WHAT IS NEEDED: Put every line of the material below into a JSON list of strings, one string per line, and omit blank lines. Leave the pictures out of your answer.

>> BEGIN EXTRACTED INFORMATION

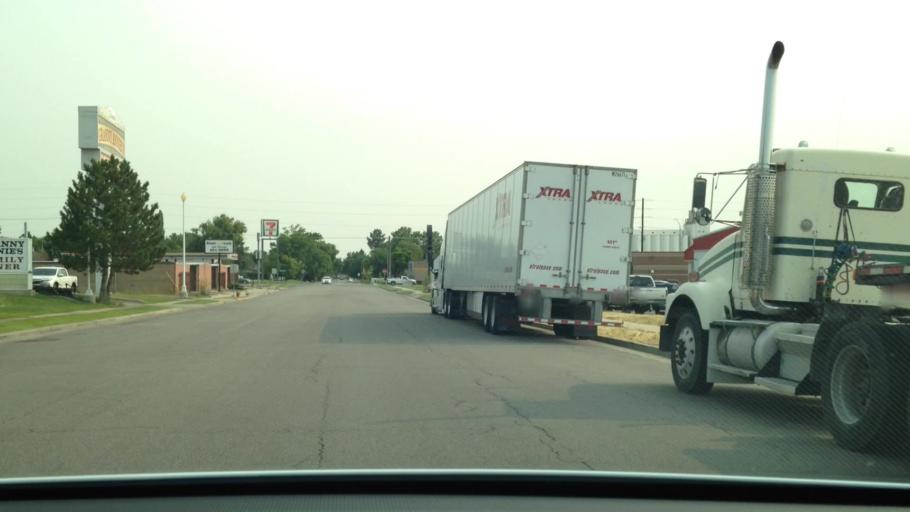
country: US
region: Utah
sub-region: Davis County
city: Kaysville
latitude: 41.0398
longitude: -111.9462
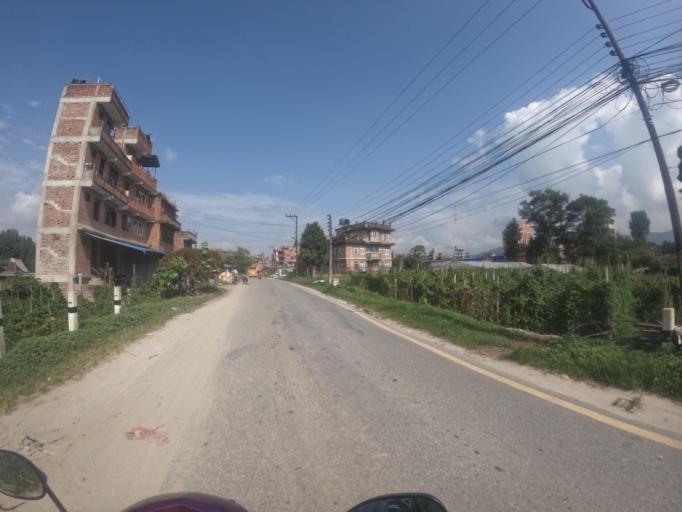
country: NP
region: Central Region
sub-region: Bagmati Zone
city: Bhaktapur
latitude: 27.6736
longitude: 85.4475
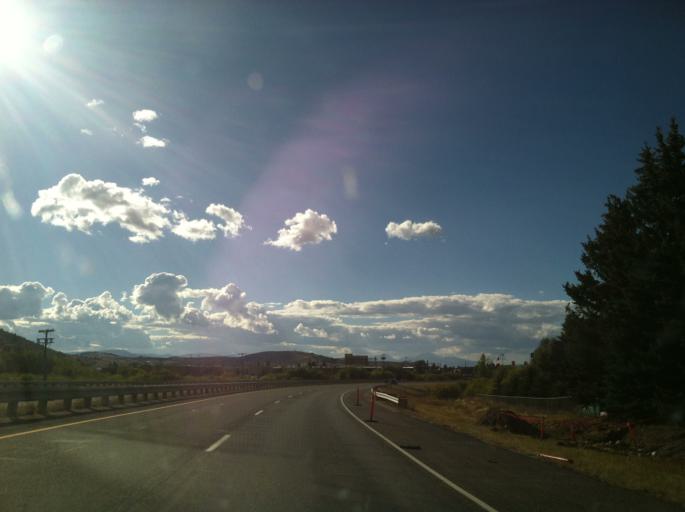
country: US
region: Montana
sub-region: Silver Bow County
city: Butte
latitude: 45.9798
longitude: -112.4998
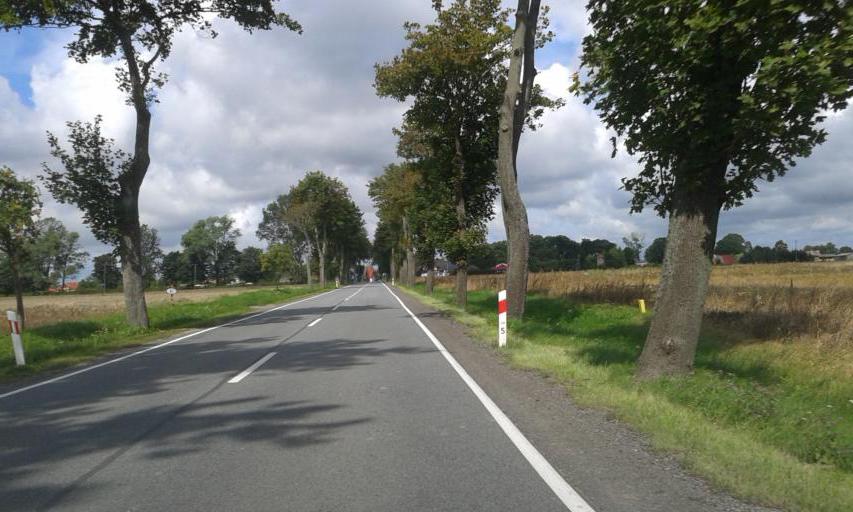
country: PL
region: West Pomeranian Voivodeship
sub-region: Powiat slawienski
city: Darlowo
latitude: 54.3547
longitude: 16.5221
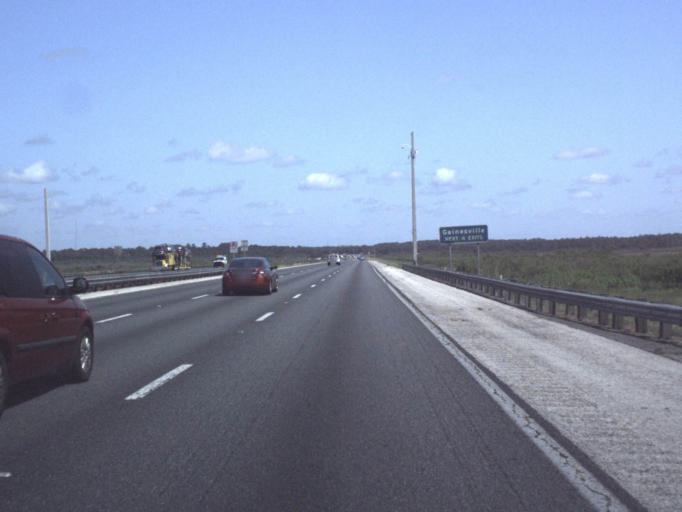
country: US
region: Florida
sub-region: Alachua County
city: Gainesville
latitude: 29.5722
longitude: -82.3522
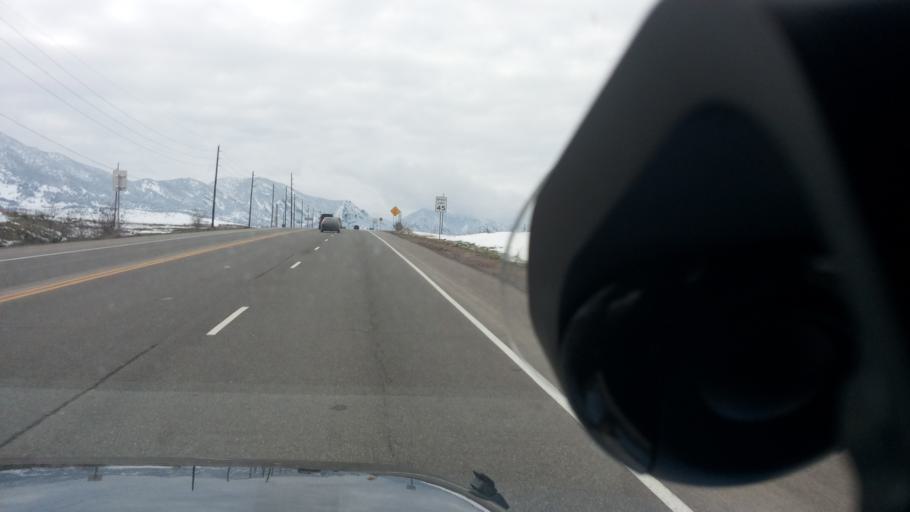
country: US
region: Colorado
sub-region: Jefferson County
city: Golden
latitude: 39.8596
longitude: -105.2350
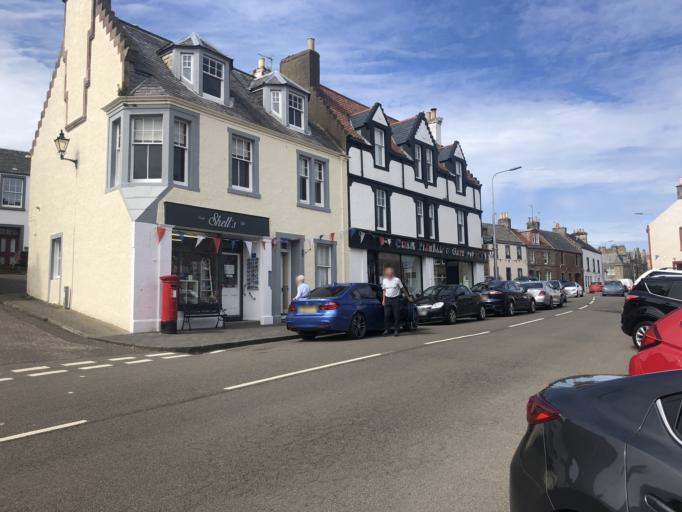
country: GB
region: Scotland
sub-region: Fife
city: Anstruther
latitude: 56.2594
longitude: -2.6278
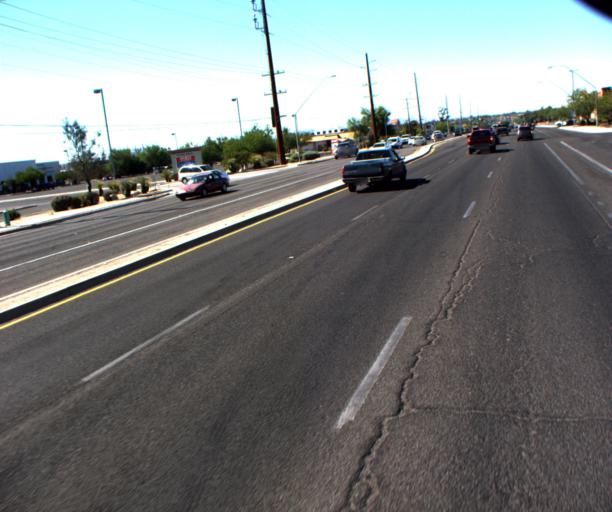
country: US
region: Arizona
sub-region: Pima County
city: Flowing Wells
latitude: 32.2831
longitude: -110.9781
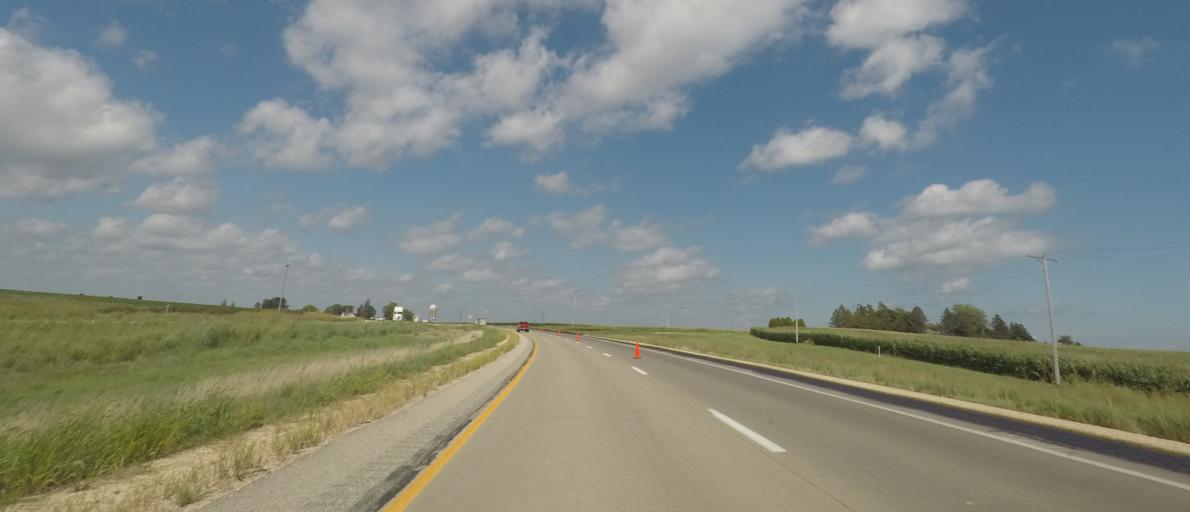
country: US
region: Iowa
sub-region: Jones County
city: Anamosa
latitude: 42.1420
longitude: -91.2414
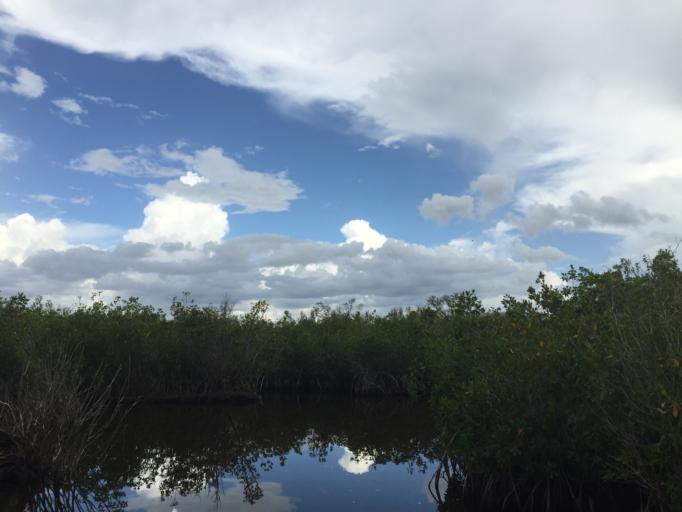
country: US
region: Florida
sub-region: Collier County
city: Marco
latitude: 25.9013
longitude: -81.3739
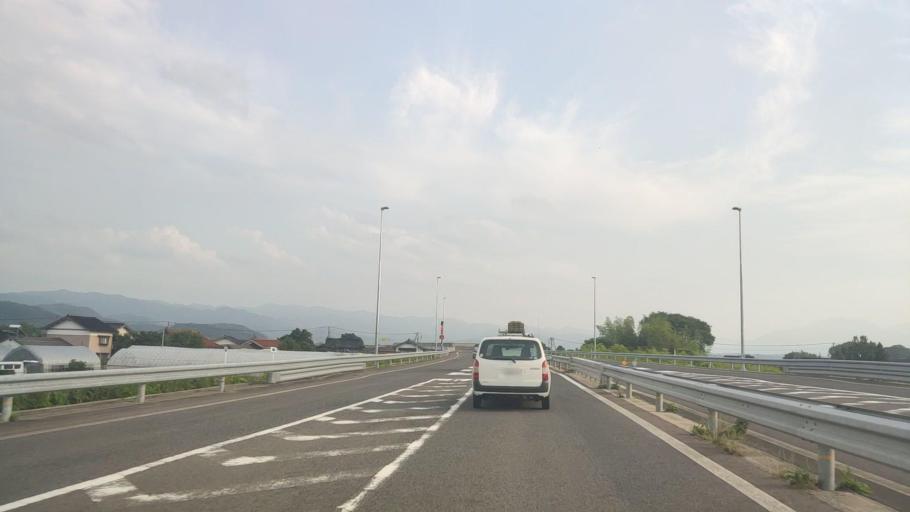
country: JP
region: Tottori
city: Kurayoshi
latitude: 35.4450
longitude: 133.8074
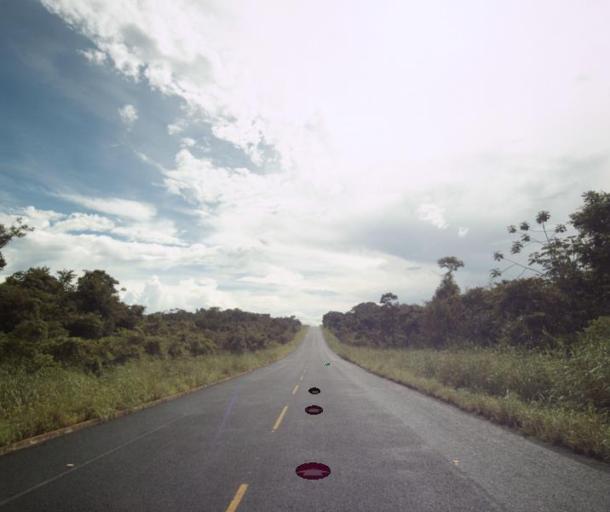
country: BR
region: Goias
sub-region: Sao Miguel Do Araguaia
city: Sao Miguel do Araguaia
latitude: -13.2983
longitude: -50.3270
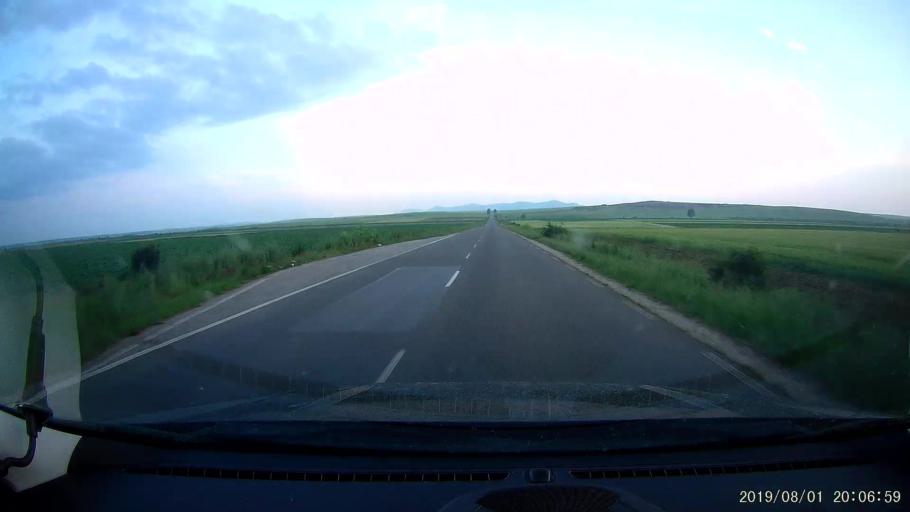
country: BG
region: Yambol
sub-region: Obshtina Yambol
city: Yambol
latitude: 42.5287
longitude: 26.5606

>> END EXTRACTED INFORMATION

WRITTEN RESPONSE:
[
  "country: US",
  "region: Utah",
  "sub-region: Davis County",
  "city: Kaysville",
  "latitude: 41.0398",
  "longitude: -111.9462",
  "country: NP",
  "region: Central Region",
  "sub-region: Bagmati Zone",
  "city: Bhaktapur",
  "latitude: 27.6736",
  "longitude: 85.4475",
  "country: US",
  "region: Montana",
  "sub-region: Silver Bow County",
  "city: Butte",
  "latitude: 45.9798",
  "longitude: -112.4998",
  "country: PL",
  "region: West Pomeranian Voivodeship",
  "sub-region: Powiat slawienski",
  "city: Darlowo",
  "latitude: 54.3547",
  "longitude: 16.5221",
  "country: US",
  "region: Florida",
  "sub-region: Alachua County",
  "city: Gainesville",
  "latitude: 29.5722",
  "longitude: -82.3522",
  "country: US",
  "region: Colorado",
  "sub-region: Jefferson County",
  "city: Golden",
  "latitude: 39.8596",
  "longitude: -105.2350",
  "country: GB",
  "region: Scotland",
  "sub-region: Fife",
  "city: Anstruther",
  "latitude: 56.2594",
  "longitude: -2.6278",
  "country: US",
  "region: Arizona",
  "sub-region: Pima County",
  "city: Flowing Wells",
  "latitude: 32.2831",
  "longitude: -110.9781",
  "country: US",
  "region: Iowa",
  "sub-region: Jones County",
  "city: Anamosa",
  "latitude: 42.1420",
  "longitude: -91.2414",
  "country: US",
  "region: Florida",
  "sub-region: Collier County",
  "city: Marco",
  "latitude: 25.9013",
  "longitude: -81.3739",
  "country: JP",
  "region: Tottori",
  "city: Kurayoshi",
  "latitude: 35.4450",
  "longitude: 133.8074",
  "country: BR",
  "region: Goias",
  "sub-region: Sao Miguel Do Araguaia",
  "city: Sao Miguel do Araguaia",
  "latitude: -13.2983",
  "longitude: -50.3270",
  "country: BG",
  "region: Yambol",
  "sub-region: Obshtina Yambol",
  "city: Yambol",
  "latitude: 42.5287",
  "longitude: 26.5606"
]